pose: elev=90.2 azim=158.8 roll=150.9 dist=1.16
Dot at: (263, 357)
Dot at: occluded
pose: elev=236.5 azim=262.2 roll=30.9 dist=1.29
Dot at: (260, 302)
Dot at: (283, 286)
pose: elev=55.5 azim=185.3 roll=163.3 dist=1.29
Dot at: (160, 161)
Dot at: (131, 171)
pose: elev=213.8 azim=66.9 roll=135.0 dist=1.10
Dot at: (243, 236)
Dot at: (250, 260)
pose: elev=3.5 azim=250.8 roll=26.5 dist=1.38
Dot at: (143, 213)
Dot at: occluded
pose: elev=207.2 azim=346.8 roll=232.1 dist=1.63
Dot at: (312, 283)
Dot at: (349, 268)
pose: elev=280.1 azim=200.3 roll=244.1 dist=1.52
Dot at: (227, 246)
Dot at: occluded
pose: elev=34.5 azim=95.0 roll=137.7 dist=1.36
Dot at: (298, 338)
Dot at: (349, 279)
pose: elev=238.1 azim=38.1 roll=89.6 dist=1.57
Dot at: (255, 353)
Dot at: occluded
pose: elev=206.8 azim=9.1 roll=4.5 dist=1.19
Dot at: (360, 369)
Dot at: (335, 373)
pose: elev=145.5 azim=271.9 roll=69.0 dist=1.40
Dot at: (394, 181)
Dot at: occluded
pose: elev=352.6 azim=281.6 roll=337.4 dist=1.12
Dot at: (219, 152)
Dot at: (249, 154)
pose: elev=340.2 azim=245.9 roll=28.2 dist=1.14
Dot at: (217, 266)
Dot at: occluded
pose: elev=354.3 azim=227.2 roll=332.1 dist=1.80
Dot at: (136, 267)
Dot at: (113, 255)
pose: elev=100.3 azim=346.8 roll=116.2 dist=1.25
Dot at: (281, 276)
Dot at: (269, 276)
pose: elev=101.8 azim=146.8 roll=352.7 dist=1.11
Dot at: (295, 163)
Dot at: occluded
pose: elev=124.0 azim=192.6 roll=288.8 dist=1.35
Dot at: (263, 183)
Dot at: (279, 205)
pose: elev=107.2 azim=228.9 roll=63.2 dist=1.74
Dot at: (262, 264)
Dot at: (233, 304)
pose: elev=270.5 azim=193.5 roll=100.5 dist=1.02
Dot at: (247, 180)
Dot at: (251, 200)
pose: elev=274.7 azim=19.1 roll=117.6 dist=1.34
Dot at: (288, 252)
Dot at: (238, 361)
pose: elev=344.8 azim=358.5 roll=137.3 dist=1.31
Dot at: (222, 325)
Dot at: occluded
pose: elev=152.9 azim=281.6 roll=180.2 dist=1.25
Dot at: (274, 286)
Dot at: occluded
--------
▶ **STATED GOAL**:
Arrange all the items above as a numbered list, leaving out any blank lines.

▶ **SOLUTION TO THIS EXERCISE**:
1. pose: elev=90.2 azim=158.8 roll=150.9 dist=1.16
2. Dot at: (263, 357)
3. Dot at: occluded
4. pose: elev=236.5 azim=262.2 roll=30.9 dist=1.29
5. Dot at: (260, 302)
6. Dot at: (283, 286)
7. pose: elev=55.5 azim=185.3 roll=163.3 dist=1.29
8. Dot at: (160, 161)
9. Dot at: (131, 171)
10. pose: elev=213.8 azim=66.9 roll=135.0 dist=1.10
11. Dot at: (243, 236)
12. Dot at: (250, 260)
13. pose: elev=3.5 azim=250.8 roll=26.5 dist=1.38
14. Dot at: (143, 213)
15. Dot at: occluded
16. pose: elev=207.2 azim=346.8 roll=232.1 dist=1.63
17. Dot at: (312, 283)
18. Dot at: (349, 268)
19. pose: elev=280.1 azim=200.3 roll=244.1 dist=1.52
20. Dot at: (227, 246)
21. Dot at: occluded
22. pose: elev=34.5 azim=95.0 roll=137.7 dist=1.36
23. Dot at: (298, 338)
24. Dot at: (349, 279)
25. pose: elev=238.1 azim=38.1 roll=89.6 dist=1.57
26. Dot at: (255, 353)
27. Dot at: occluded
28. pose: elev=206.8 azim=9.1 roll=4.5 dist=1.19
29. Dot at: (360, 369)
30. Dot at: (335, 373)
31. pose: elev=145.5 azim=271.9 roll=69.0 dist=1.40
32. Dot at: (394, 181)
33. Dot at: occluded
34. pose: elev=352.6 azim=281.6 roll=337.4 dist=1.12
35. Dot at: (219, 152)
36. Dot at: (249, 154)
37. pose: elev=340.2 azim=245.9 roll=28.2 dist=1.14
38. Dot at: (217, 266)
39. Dot at: occluded
40. pose: elev=354.3 azim=227.2 roll=332.1 dist=1.80
41. Dot at: (136, 267)
42. Dot at: (113, 255)
43. pose: elev=100.3 azim=346.8 roll=116.2 dist=1.25
44. Dot at: (281, 276)
45. Dot at: (269, 276)
46. pose: elev=101.8 azim=146.8 roll=352.7 dist=1.11
47. Dot at: (295, 163)
48. Dot at: occluded
49. pose: elev=124.0 azim=192.6 roll=288.8 dist=1.35
50. Dot at: (263, 183)
51. Dot at: (279, 205)
52. pose: elev=107.2 azim=228.9 roll=63.2 dist=1.74
53. Dot at: (262, 264)
54. Dot at: (233, 304)
55. pose: elev=270.5 azim=193.5 roll=100.5 dist=1.02
56. Dot at: (247, 180)
57. Dot at: (251, 200)
58. pose: elev=274.7 azim=19.1 roll=117.6 dist=1.34
59. Dot at: (288, 252)
60. Dot at: (238, 361)
61. pose: elev=344.8 azim=358.5 roll=137.3 dist=1.31
62. Dot at: (222, 325)
63. Dot at: occluded
64. pose: elev=152.9 azim=281.6 roll=180.2 dist=1.25
65. Dot at: (274, 286)
66. Dot at: occluded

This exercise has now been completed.